Alec Soth: Adelyn, Ash Wednesday
The complete title of Soth's talk was "The Paralyzed Cyclops in the Democratic Jungle." Showing a screen capture of the 2 billionth photo uploaded to flickr, he made a compelling case for the obsolescence of the idea of the "democratic jungle" explored by William Eggleston and since then countless people with cell phone cameras. In a book called "The Democratic Forest" Eggleston pointed his camera at anything and everything, the ordinary and the familiar, democratically. But, Soth says, it's been taken too far. If everything is interesting then nothing is. His solution is to cut through the democratic jungle with "the narrative machete," or images that point to a larger story. That his narratives are fabricated rather than journalistic is the reason his work fits so well into "The Truth is not in the Mirror."

The title of the show recalls "Mirrors and Windows," the legendary 1978 exhibit at the Museum of Modern Art by John Szarkowski (which I still remember seeing when it came to what was then called the Milwaukee Art Center!) Szarkowski identified two strains of photography: it can be a mirror, reflecting the mind of the photographer, or a window, through which one sees the external world. The exemplary collection of images in this exhibit seem to take a more nuanced position, to challenge the distinction between mirror and window.

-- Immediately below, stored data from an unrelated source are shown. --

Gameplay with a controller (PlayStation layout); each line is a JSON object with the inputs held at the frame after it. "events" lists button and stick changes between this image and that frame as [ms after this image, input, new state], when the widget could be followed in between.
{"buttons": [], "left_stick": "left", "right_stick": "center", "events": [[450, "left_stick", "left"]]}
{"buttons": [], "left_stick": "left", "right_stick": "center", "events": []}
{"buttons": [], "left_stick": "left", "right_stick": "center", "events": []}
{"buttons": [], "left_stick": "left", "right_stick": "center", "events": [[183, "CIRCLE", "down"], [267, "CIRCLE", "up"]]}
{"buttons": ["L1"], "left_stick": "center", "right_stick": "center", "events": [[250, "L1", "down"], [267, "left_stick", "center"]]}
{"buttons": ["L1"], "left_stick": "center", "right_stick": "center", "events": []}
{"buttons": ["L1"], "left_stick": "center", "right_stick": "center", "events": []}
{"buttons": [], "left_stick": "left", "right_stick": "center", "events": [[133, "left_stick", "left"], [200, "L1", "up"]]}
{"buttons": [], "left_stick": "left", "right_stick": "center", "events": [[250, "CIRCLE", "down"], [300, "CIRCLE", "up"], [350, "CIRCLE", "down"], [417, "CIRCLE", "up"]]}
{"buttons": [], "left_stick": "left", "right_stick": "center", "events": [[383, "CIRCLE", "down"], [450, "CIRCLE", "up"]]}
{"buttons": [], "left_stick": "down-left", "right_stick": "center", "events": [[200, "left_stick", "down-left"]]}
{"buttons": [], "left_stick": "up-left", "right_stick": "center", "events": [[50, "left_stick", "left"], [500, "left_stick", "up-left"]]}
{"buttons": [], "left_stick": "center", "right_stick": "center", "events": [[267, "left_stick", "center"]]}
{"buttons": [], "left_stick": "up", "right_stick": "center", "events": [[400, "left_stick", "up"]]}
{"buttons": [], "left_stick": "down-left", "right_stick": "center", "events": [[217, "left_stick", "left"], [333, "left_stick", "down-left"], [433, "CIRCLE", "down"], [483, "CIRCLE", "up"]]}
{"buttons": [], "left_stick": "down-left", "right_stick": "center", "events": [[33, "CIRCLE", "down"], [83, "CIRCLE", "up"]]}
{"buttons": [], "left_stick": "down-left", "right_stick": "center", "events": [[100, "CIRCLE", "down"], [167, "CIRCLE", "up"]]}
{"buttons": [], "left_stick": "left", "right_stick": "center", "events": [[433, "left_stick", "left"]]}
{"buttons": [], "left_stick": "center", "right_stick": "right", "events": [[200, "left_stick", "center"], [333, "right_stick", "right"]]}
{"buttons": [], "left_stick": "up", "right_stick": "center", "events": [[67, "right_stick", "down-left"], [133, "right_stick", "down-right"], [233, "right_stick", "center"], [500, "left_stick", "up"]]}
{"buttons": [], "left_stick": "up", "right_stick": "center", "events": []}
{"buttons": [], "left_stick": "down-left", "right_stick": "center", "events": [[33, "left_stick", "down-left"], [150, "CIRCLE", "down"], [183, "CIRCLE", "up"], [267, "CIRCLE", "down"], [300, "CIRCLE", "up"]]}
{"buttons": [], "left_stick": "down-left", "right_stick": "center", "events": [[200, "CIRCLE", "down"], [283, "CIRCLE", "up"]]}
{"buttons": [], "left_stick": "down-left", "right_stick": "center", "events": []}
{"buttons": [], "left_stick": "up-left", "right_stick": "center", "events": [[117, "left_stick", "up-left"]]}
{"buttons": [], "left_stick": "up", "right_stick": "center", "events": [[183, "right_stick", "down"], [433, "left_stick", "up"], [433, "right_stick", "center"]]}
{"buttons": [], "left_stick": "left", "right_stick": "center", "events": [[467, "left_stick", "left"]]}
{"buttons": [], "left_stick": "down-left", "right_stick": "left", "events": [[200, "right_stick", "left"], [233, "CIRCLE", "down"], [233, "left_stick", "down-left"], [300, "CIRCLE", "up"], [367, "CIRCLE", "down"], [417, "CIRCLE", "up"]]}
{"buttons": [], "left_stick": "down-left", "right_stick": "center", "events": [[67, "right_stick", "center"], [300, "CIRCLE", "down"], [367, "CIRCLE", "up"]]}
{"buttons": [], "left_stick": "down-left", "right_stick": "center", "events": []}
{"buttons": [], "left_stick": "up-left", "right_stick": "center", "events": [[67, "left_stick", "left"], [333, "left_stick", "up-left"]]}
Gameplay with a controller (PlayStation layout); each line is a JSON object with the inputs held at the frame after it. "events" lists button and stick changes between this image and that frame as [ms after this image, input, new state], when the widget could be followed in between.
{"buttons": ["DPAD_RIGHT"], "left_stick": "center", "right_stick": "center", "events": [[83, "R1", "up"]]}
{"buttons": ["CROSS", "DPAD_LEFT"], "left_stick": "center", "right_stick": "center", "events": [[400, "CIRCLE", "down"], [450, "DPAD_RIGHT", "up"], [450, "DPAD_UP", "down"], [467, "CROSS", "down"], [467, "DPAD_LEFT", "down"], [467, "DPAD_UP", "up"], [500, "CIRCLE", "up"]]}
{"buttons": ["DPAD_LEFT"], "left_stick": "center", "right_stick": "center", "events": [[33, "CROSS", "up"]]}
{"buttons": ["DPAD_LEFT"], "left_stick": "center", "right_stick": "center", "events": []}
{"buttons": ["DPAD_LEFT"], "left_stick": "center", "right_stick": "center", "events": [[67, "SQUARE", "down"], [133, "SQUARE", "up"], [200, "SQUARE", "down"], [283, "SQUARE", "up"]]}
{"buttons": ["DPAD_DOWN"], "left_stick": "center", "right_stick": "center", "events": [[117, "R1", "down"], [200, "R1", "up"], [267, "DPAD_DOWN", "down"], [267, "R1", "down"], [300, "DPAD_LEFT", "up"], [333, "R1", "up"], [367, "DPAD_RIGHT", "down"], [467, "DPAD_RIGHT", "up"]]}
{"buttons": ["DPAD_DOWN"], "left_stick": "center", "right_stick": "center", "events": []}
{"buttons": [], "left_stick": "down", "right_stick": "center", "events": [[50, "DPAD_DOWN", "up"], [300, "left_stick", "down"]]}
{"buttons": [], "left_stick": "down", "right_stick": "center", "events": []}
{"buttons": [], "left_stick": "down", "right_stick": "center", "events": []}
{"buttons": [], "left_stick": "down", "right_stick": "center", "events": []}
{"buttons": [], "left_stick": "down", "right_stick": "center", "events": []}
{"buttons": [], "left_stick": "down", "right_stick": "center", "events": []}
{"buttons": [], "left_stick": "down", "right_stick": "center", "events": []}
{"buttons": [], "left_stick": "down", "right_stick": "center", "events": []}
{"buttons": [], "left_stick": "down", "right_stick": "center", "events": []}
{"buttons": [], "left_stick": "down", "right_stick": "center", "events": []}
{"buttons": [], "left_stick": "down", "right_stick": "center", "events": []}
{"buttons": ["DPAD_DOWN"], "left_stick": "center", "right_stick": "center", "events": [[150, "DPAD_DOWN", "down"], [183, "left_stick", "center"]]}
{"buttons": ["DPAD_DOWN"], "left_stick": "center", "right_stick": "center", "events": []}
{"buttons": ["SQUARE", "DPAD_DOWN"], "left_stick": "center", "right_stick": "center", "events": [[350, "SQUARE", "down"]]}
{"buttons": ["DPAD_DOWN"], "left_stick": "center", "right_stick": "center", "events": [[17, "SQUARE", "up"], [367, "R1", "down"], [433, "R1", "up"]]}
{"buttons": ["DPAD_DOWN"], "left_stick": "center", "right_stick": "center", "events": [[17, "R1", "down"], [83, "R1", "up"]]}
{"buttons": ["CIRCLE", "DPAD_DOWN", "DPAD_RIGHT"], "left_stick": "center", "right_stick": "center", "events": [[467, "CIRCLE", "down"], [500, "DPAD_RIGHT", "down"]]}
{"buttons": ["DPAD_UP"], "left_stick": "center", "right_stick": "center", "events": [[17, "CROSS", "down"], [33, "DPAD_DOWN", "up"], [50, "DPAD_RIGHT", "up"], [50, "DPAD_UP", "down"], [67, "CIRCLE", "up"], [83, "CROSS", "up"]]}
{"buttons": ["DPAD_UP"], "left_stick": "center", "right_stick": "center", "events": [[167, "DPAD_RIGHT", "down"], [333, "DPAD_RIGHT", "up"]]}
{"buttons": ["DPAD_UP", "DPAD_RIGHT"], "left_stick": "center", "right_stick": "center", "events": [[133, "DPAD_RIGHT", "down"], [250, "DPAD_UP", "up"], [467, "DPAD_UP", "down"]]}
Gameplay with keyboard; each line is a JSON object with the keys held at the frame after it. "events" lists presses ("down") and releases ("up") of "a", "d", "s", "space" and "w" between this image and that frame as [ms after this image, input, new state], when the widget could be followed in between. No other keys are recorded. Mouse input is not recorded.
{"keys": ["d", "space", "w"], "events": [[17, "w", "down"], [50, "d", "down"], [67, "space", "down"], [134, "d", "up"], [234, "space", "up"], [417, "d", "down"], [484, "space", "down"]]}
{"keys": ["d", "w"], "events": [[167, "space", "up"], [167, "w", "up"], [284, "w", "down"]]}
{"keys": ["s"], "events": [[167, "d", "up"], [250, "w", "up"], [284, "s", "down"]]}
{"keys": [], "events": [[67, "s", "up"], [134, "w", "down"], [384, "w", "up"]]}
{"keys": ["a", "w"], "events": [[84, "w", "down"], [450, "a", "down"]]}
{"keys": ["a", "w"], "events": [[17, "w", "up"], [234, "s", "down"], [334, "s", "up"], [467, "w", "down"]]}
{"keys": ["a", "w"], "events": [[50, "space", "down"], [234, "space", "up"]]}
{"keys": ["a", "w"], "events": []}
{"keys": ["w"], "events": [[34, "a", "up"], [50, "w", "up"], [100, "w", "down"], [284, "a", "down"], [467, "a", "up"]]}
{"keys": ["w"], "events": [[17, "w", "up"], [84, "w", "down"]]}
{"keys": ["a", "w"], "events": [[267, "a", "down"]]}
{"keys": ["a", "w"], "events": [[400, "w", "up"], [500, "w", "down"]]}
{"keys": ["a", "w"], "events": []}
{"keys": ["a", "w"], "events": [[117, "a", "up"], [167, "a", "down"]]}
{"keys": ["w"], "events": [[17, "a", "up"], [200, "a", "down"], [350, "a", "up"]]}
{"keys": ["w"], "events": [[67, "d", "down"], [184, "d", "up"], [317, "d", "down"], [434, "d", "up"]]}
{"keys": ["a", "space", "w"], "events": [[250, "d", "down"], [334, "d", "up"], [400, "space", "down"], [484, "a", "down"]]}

They are windows into a kind of reality, but one that can't be trusted to represent anything other than the artist's intentions.

Alec Soth
Patrick, Palm Sunday


"The Truth is not in the Mirror” continues through May 22. There will be a panel discussion about the exhibit next Wednesday, Feb. 2 at 6 pm. Additional programming and other information available at Haggerty Museum of Art.

With two runs already in, the lineup at the Haggerty makes it look like they will score again.